■ **What the task asks**
Could you rewrite the material below as a JSON list of strings, with one string per line and any blank lines left out?

Segment Open

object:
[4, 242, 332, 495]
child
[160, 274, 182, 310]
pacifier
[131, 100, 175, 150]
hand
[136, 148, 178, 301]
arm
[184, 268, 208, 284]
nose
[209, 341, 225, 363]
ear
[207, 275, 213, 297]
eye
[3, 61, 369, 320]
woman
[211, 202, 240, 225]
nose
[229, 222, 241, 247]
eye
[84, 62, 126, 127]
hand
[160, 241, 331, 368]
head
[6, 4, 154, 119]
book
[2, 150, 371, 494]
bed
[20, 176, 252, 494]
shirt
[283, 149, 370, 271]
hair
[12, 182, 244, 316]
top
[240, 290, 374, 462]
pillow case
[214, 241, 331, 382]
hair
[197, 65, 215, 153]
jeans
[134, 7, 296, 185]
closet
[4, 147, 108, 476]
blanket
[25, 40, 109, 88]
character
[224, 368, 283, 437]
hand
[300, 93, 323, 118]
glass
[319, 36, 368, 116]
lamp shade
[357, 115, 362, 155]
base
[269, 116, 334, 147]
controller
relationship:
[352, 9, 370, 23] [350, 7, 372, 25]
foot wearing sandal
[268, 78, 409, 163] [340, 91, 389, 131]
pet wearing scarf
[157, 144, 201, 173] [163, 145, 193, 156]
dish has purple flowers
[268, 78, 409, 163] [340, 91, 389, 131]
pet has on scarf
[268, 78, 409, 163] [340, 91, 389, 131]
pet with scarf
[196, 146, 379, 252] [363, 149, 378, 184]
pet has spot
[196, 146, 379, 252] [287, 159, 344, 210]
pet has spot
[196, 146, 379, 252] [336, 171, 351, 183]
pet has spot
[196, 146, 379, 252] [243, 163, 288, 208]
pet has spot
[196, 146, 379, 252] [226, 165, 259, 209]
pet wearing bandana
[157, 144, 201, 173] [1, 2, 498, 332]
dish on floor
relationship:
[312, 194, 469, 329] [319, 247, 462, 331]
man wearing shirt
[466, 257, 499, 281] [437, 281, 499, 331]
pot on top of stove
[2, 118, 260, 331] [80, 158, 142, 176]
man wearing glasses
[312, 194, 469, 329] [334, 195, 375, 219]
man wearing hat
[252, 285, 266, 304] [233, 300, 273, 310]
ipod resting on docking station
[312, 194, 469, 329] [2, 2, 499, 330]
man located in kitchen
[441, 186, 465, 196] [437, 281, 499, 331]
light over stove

Segment Closed

■ **Response box**
[
  "object:",
  "[4, 242, 332, 495]",
  "child",
  "[160, 274, 182, 310]",
  "pacifier",
  "[131, 100, 175, 150]",
  "hand",
  "[136, 148, 178, 301]",
  "arm",
  "[184, 268, 208, 284]",
  "nose",
  "[209, 341, 225, 363]",
  "ear",
  "[207, 275, 213, 297]",
  "eye",
  "[3, 61, 369, 320]",
  "woman",
  "[211, 202, 240, 225]",
  "nose",
  "[229, 222, 241, 247]",
  "eye",
  "[84, 62, 126, 127]",
  "hand",
  "[160, 241, 331, 368]",
  "head",
  "[6, 4, 154, 119]",
  "book",
  "[2, 150, 371, 494]",
  "bed",
  "[20, 176, 252, 494]",
  "shirt",
  "[283, 149, 370, 271]",
  "hair",
  "[12, 182, 244, 316]",
  "top",
  "[240, 290, 374, 462]",
  "pillow case",
  "[214, 241, 331, 382]",
  "hair",
  "[197, 65, 215, 153]",
  "jeans",
  "[134, 7, 296, 185]",
  "closet",
  "[4, 147, 108, 476]",
  "blanket",
  "[25, 40, 109, 88]",
  "character",
  "[224, 368, 283, 437]",
  "hand",
  "[300, 93, 323, 118]",
  "glass",
  "[319, 36, 368, 116]",
  "lamp shade",
  "[357, 115, 362, 155]",
  "base",
  "[269, 116, 334, 147]",
  "controller",
  "relationship:",
  "[352, 9, 370, 23] [350, 7, 372, 25]",
  "foot wearing sandal",
  "[268, 78, 409, 163] [340, 91, 389, 131]",
  "pet wearing scarf",
  "[157, 144, 201, 173] [163, 145, 193, 156]",
  "dish has purple flowers",
  "[268, 78, 409, 163] [340, 91, 389, 131]",
  "pet has on scarf",
  "[268, 78, 409, 163] [340, 91, 389, 131]",
  "pet with scarf",
  "[196, 146, 379, 252] [363, 149, 378, 184]",
  "pet has spot",
  "[196, 146, 379, 252] [287, 159, 344, 210]",
  "pet has spot",
  "[196, 146, 379, 252] [336, 171, 351, 183]",
  "pet has spot",
  "[196, 146, 379, 252] [243, 163, 288, 208]",
  "pet has spot",
  "[196, 146, 379, 252] [226, 165, 259, 209]",
  "pet wearing bandana",
  "[157, 144, 201, 173] [1, 2, 498, 332]",
  "dish on floor",
  "relationship:",
  "[312, 194, 469, 329] [319, 247, 462, 331]",
  "man wearing shirt",
  "[466, 257, 499, 281] [437, 281, 499, 331]",
  "pot on top of stove",
  "[2, 118, 260, 331] [80, 158, 142, 176]",
  "man wearing glasses",
  "[312, 194, 469, 329] [334, 195, 375, 219]",
  "man wearing hat",
  "[252, 285, 266, 304] [233, 300, 273, 310]",
  "ipod resting on docking station",
  "[312, 194, 469, 329] [2, 2, 499, 330]",
  "man located in kitchen",
  "[441, 186, 465, 196] [437, 281, 499, 331]",
  "light over stove"
]